INSTRUCTIONS TO FOLLOW: Please copy out each line of the entries in which "name" appears.

ENTRIES SUPPLIED:
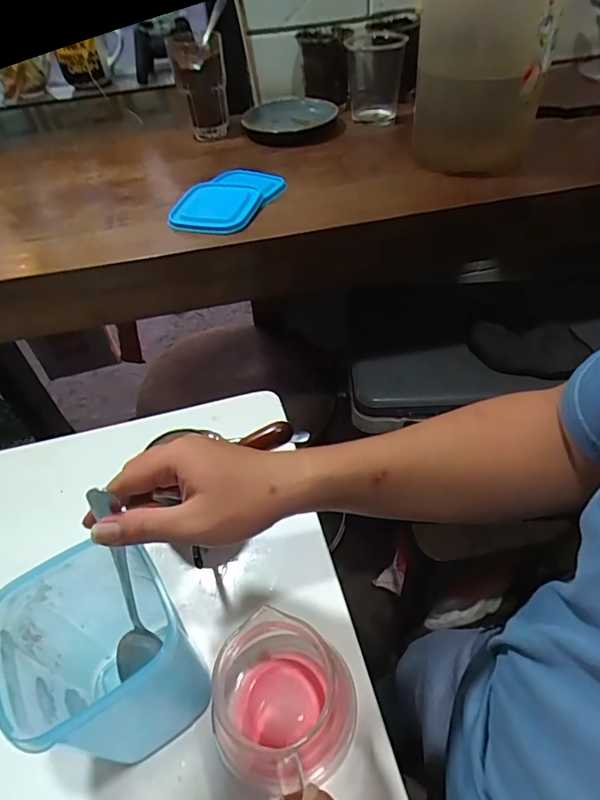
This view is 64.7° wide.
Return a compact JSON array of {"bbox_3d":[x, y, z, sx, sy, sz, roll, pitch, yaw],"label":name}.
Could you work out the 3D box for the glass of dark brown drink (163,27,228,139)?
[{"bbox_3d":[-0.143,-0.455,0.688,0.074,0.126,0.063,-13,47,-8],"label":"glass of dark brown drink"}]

==

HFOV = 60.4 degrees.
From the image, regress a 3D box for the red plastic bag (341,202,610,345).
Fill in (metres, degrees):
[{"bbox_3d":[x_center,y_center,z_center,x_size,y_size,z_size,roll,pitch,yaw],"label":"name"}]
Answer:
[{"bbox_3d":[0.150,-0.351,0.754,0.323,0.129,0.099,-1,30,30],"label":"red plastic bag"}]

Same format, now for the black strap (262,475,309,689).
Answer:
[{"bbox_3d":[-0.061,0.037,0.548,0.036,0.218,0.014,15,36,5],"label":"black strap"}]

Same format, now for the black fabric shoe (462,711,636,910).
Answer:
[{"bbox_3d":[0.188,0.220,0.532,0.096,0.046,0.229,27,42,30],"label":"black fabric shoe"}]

...

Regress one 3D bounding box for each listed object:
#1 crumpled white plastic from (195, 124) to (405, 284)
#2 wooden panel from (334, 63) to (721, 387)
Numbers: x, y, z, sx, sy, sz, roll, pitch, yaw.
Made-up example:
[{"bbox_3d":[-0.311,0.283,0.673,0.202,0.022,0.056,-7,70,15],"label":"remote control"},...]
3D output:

TASK RESPONSE:
Return a compact JSON array of {"bbox_3d":[x, y, z, sx, sy, sz, roll, pitch, yaw],"label":name}.
[{"bbox_3d":[x_center,y_center,z_center,x_size,y_size,z_size,roll,pitch,yaw],"label":"name"}]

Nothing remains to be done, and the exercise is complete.